Ray Hewlett had no formal scientific education nor training in conservation, and by today’s standards, could never have been employed in the field. But he loved wild animals, elephants most of all, and was a keen observer of their habits. He also loved the wilderness, and never tired camping in it, where he would take care to leave no trace. He was good-natured, kind and generous, especially with his African staff, but his great gift was organization, and his reputation in the Tanganyika Game Department was built on the care and consistency with which he carried out his surveillance work, often on foot in difficult terrain. Like many of his type in the interwar years, he had abandoned big game hunting to become a dedicated conservationist, and the appointment as the first Warden of the Serengeti National Park represented the natural progression of his outlook, and also the zenith of his career. Yet, at Ngorongoro now, he has no memorial.
In 2005, I returned to Ngorongoro for the first time since leaving there in 1956. That visit left me with a lasting impression of despair and disgust at the neglect and abuse of the region, in the face of enormous amounts of money (dollars) taken from tourists. At the gate, where vehicles were queuing, and quite un-noticed by the tourists or staff, 4 emaciated elephants were trying to get water from one of the tanks; at the main camp-site, busloads of overnighters jammed the entire dining space, excluding self-drive visitors; the showers were filthy, with cold water only, and a nearby furrow running toward the crater edge was filled with stinking effluent. During the night, the camp guards stole all our equipment from the car roof-carrier. The Park offices were strikingly shabby and devoid of any tourist interest, with disconsolate-looking individuals wandering around aimlessly – clearly no motivation nor proper management there. We were told that the Park Warden was then living in Arusha! But what evoked an extraordinarily strong memory of my father was the landscape from the Olbalbal to the Ndulen road, occupied and grazed flat by herds of Masai cattle, whilst a fire burned in the bamboo forest on the slopes of Oldeani. In this desolate region we saw one Grant’s gazelle, and not a single game bird. This was surely the relentless progression of what my father feared most: uncontrolled numbers of Masai cattle and consequent environmental destruction. Returning toward the Ngorongoro Lodge, I could see the road into the Crater, surveyed and started by my father, whilst a cairn was marked Fosbrooke Drive. Nearby, an unnamed cairn marked the road to the first Warden’s home, presumably Fosbrooke’s Forest Drive, where we found the house empty and derelict, the front door banging in the wind. There were traces of my mother’s garden. This had apparently been known as Dillon’s Lodge (ref Fosbrooke).

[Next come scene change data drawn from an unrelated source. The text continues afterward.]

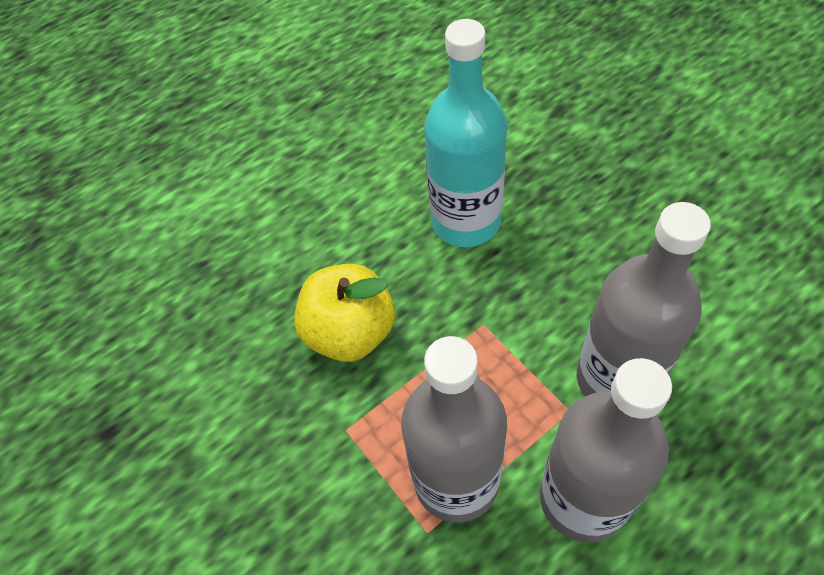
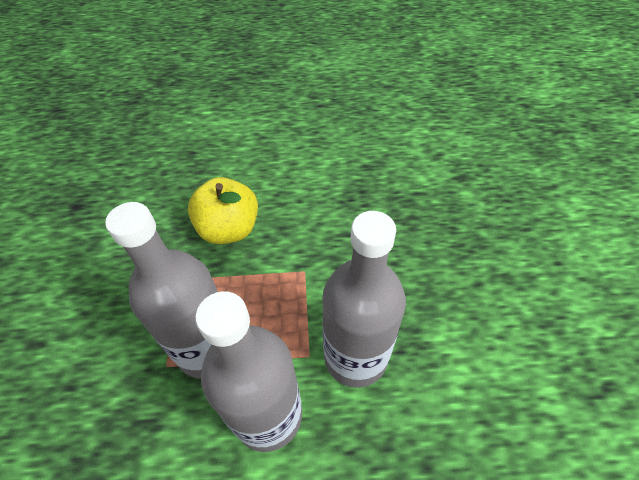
camera: 30 degrees right, 5 degrees down
(466, 221) = (346, 208): turquoise bottle -> none

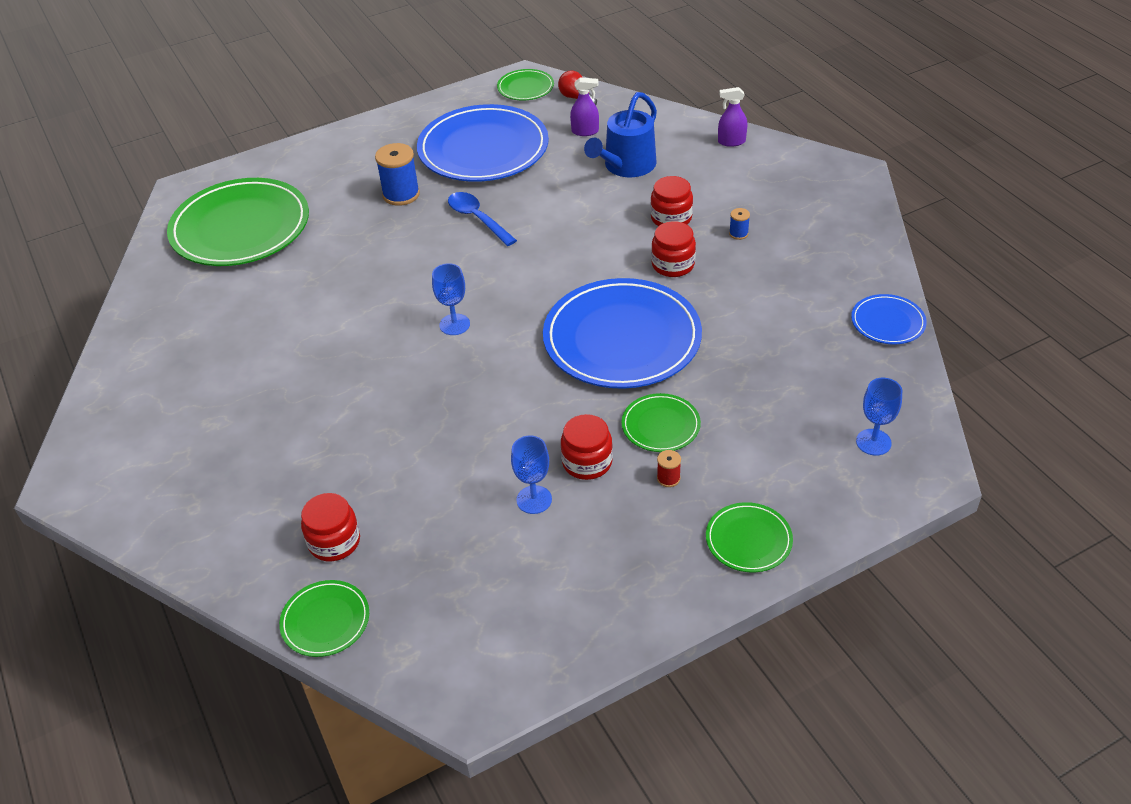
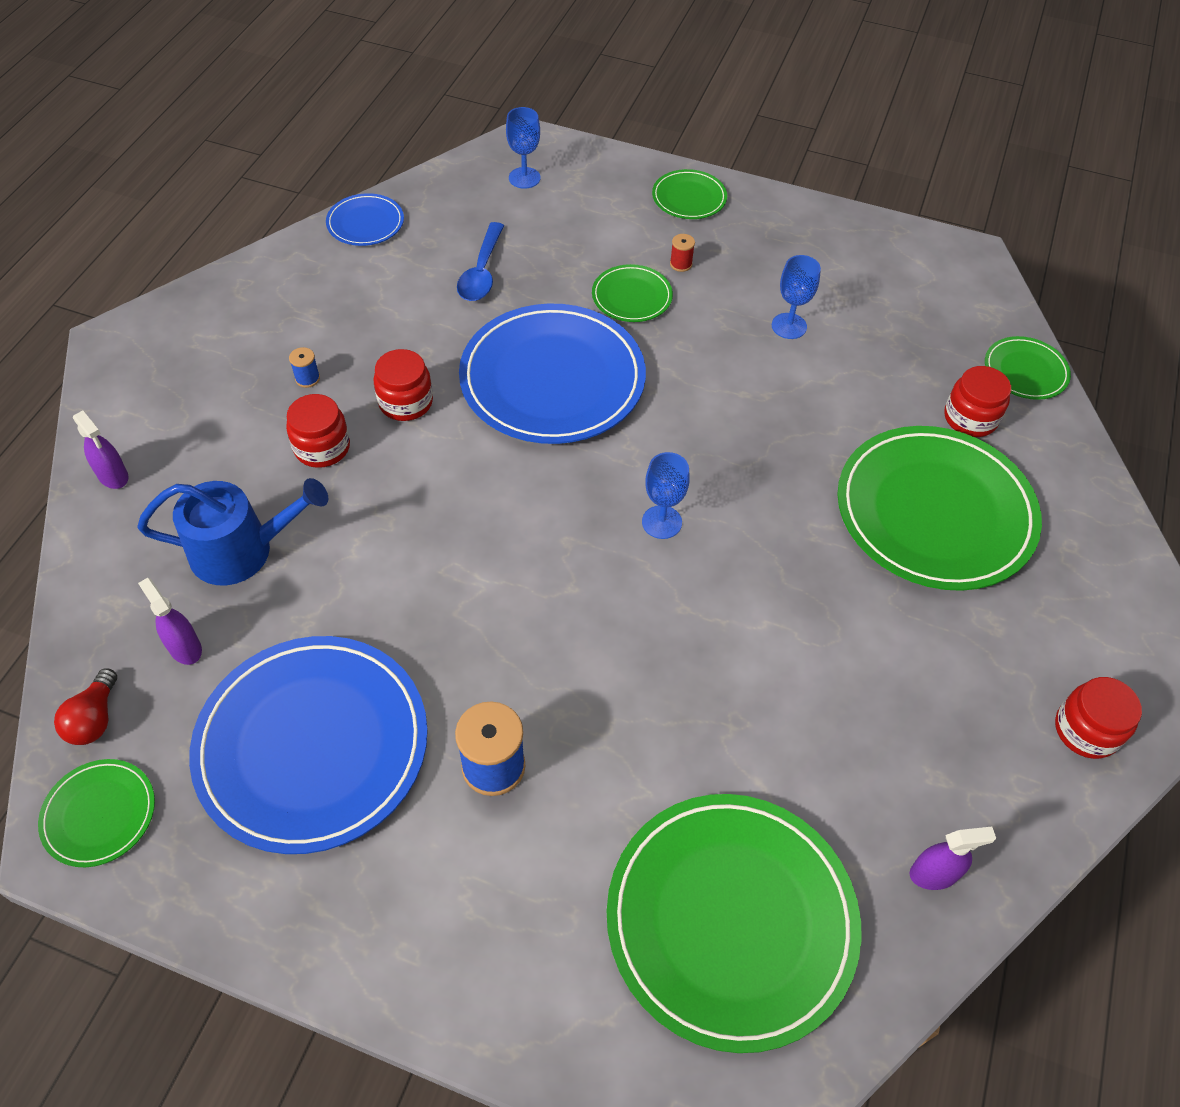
camera: 135 degrees left, 10 degrees up
(159, 301) = (934, 874): none -> purple spray bottle
(301, 456) = (934, 512): none -> green plate
(477, 219) = (472, 634): blue spoon -> blue spoon (482, 272)
(587, 462) = (718, 318): red jar -> red jar (1086, 730)

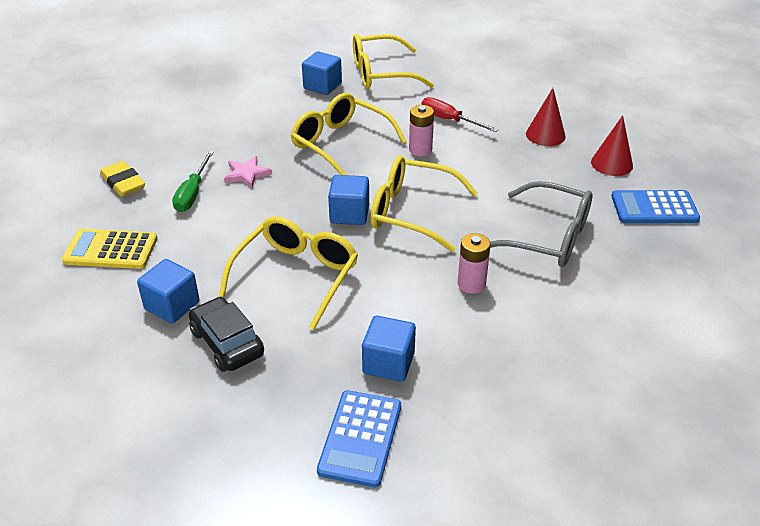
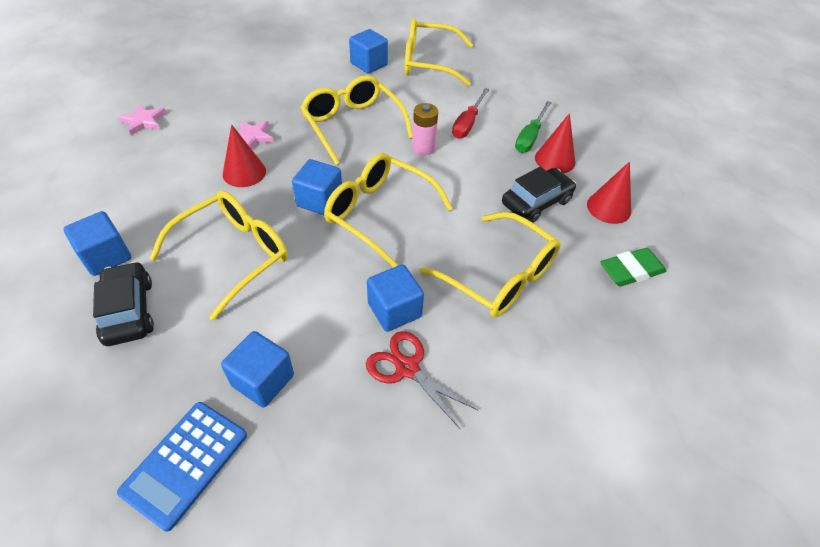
camera: 15 degrees right, 10 degrees up
(110, 250) = (91, 185): yellow calculator -> none
(123, 183) = (143, 121): yellow eraser -> pink star
(192, 193) = (194, 145): green screwdriver -> green screwdriver (530, 137)
(260, 206) = (244, 172): none -> red cone
(449, 120) = (468, 123): red screwdriver -> red screwdriver turned 120 degrees counterclockwise
(471, 284) = (394, 310): pink battery -> blue cube
(508, 324) = (407, 368): none -> red scissors
(547, 173) = (536, 202): none -> black car
(548, 237) = (500, 277): grey glasses -> yellow glasses
(654, 208) = (631, 271): blue calculator -> green eraser

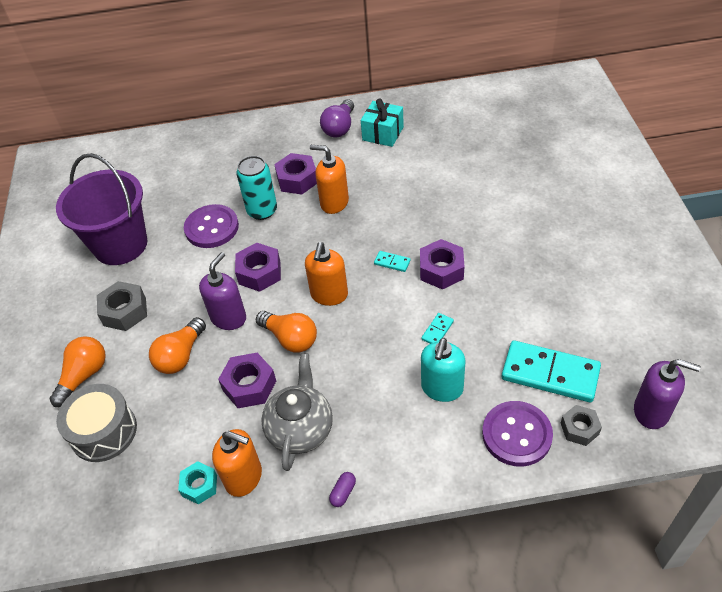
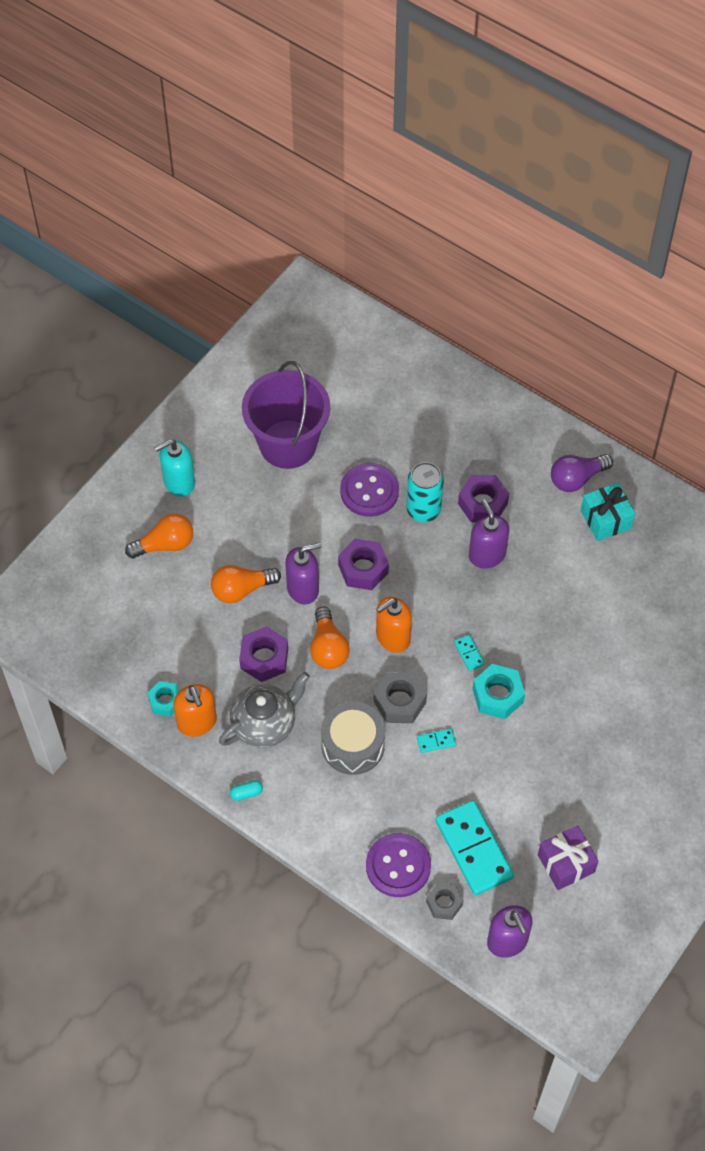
camera: 40 degrees right, 10 degrees up
(104, 431) = (141, 603): grey drum -> grey drum (353, 745)
(125, 311) = (237, 513): grey nut -> grey nut (399, 702)
(334, 203) = (487, 555): orange soap dispenser -> purple soap dispenser
(343, 492) = (246, 793): purple capsule -> turquoise capsule
(441, 270) = (498, 695): purple nut -> turquoise nut
(442, 388) = (388, 786): turquoise soap dispenser -> turquoise soap dispenser (179, 482)
(615, 327) = (566, 863): none -> purple gift

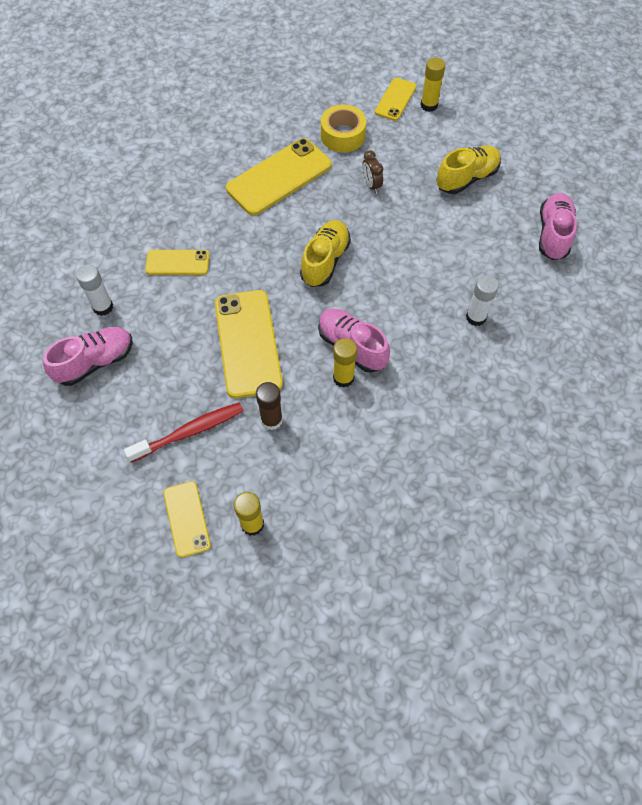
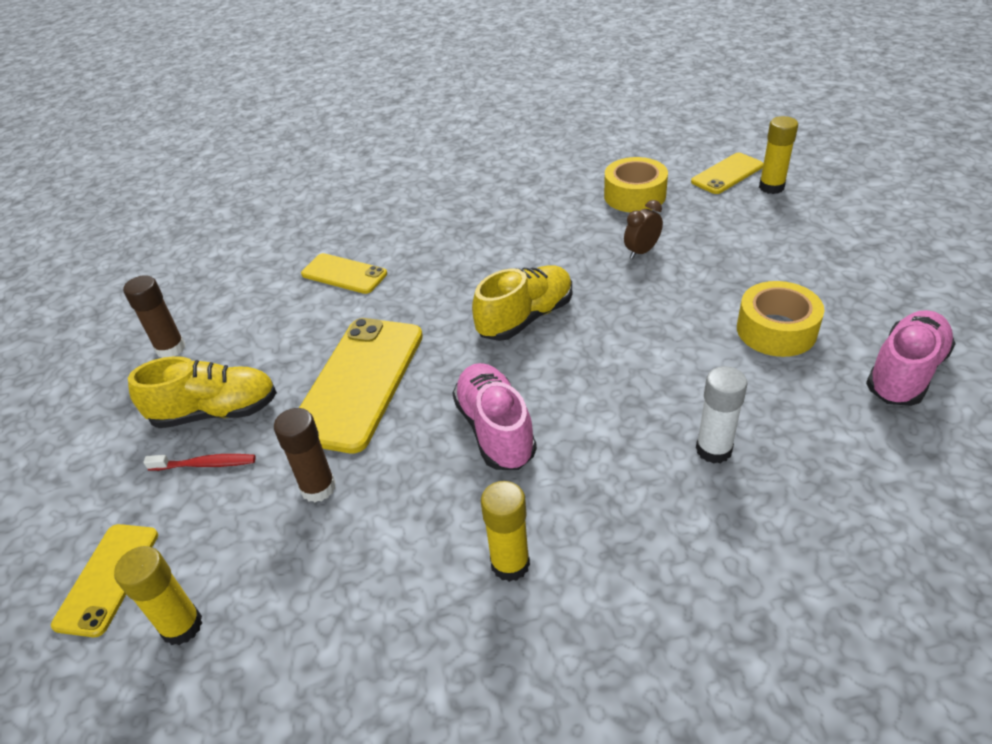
camera: 30 degrees right, 20 degrees down
(95, 362) = (171, 348): pink shoe -> brown glue stick
(103, 307) = (228, 296): white glue stick -> none
(189, 432) = (205, 464): red toothbrush -> red toothbrush, size x0.58
(279, 177) = (526, 219): yellow phone -> none
(343, 378) = (456, 467): yellow glue stick -> yellow glue stick (510, 564)
(371, 185) = (641, 251): brown clock -> brown clock turned 45 degrees clockwise
(467, 178) = (788, 273): yellow shoe -> yellow shoe (216, 412)
(476, 225) = (776, 330): none -> yellow tape

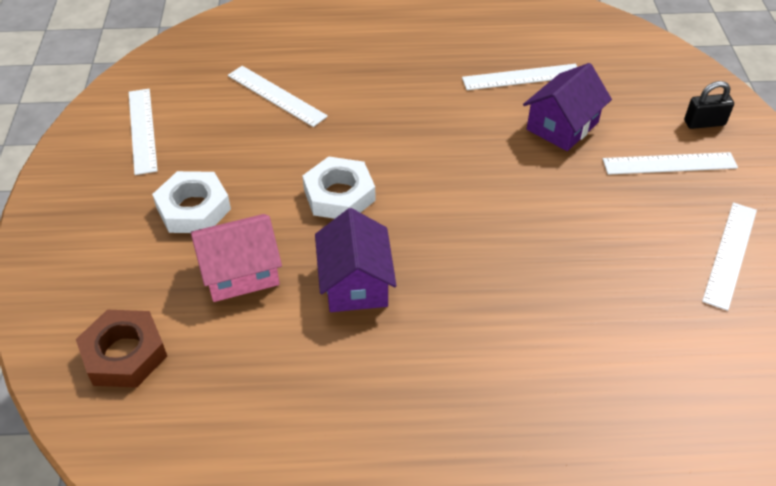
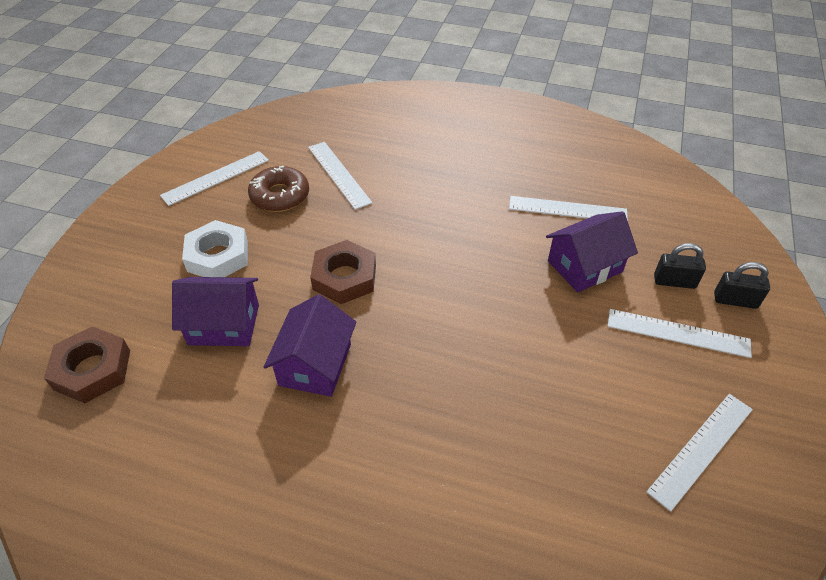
camera: 20 degrees right, 0 degrees up
(142, 130) = (215, 177): white ruler -> white ruler turned 45 degrees clockwise
(225, 132) = (280, 196): none -> brown donut
(240, 272) = (224, 324): pink house -> purple house
(339, 195) = (344, 277): white nut -> brown nut
(646, 119) = (674, 281): none -> black padlock

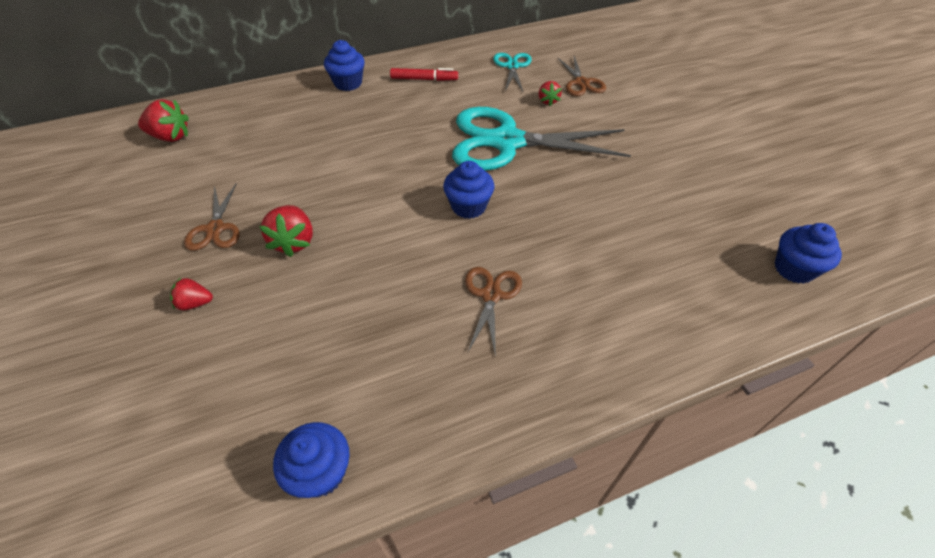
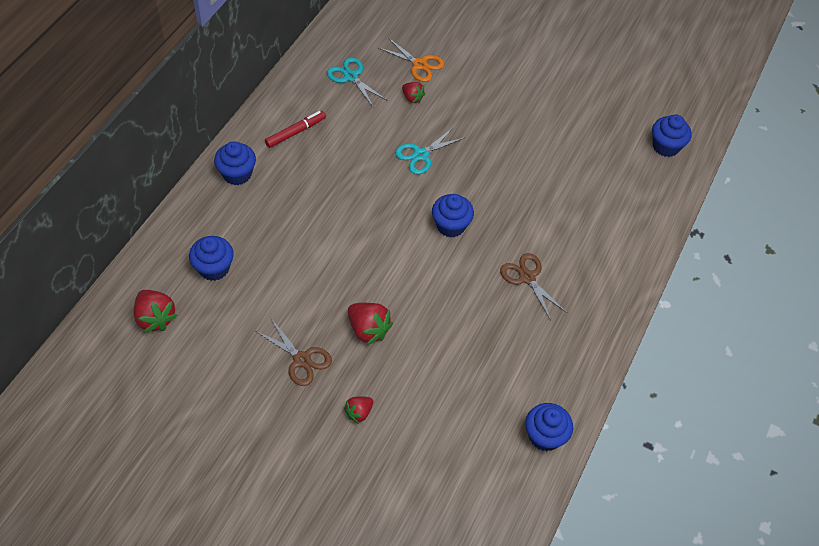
camera: 45 degrees left, 5 degrees up
(170, 137) = (155, 318): red strawberry -> red strawberry turned 90 degrees clockwise
(250, 129) = (214, 268): none -> blue cupcake
(507, 141) = (421, 155): turquoise scissors -> turquoise scissors, size x0.46
(581, 83) = (419, 65): brown scissors -> orange scissors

The effect of this depressing episode was the original stimulus to write an account of Ray’s time as Park Warden, with the purpose of publicizing his unfair neglect in the annals of the Tanzania National Parks, TANAPA, but the abundance of photographs from nearly all the varied episodes of his interesting life, together with so much that I recall of his reminiscences, persuaded me to attempt a fuller “picturememoir”. In this, I have been encouraged by my lifelong friend from Kenya school days, Anthony Disney, the internationally-recognised contemporary historian of the Portuguese Empire.
By 1958, attempts to resolve the Masai presence at Ngorongoro had ground to a halt (Fosbrooke), and today, it is clear that those objectives of the Ngorongoro Conservation Area management plan (1997, ref Lithgow) aimed at accommodating humans and animals could never be sustained in the face of population growth. Reading Henry Fosbrooke’s account of the events, it is also apparent to me that the Masai problem was unfixable long before Ray Hewlett became the Warden. Today, it must be true to say that the Masai and their cattle are responsible for the ongoing degradation of huge areas of Tanzania, and a major contributor to the catastrophic ecological destruction of the country, including it natural forests, rivers, wetlands and lakes, fuelled by mindless over-population. The accompanying extermination of wildlife due to habitat loss, poaching, and uncaring, corrupt Tanzanian Government officials, hardly bears thinking about (see Wikipedia on the Selous Reserve elephants).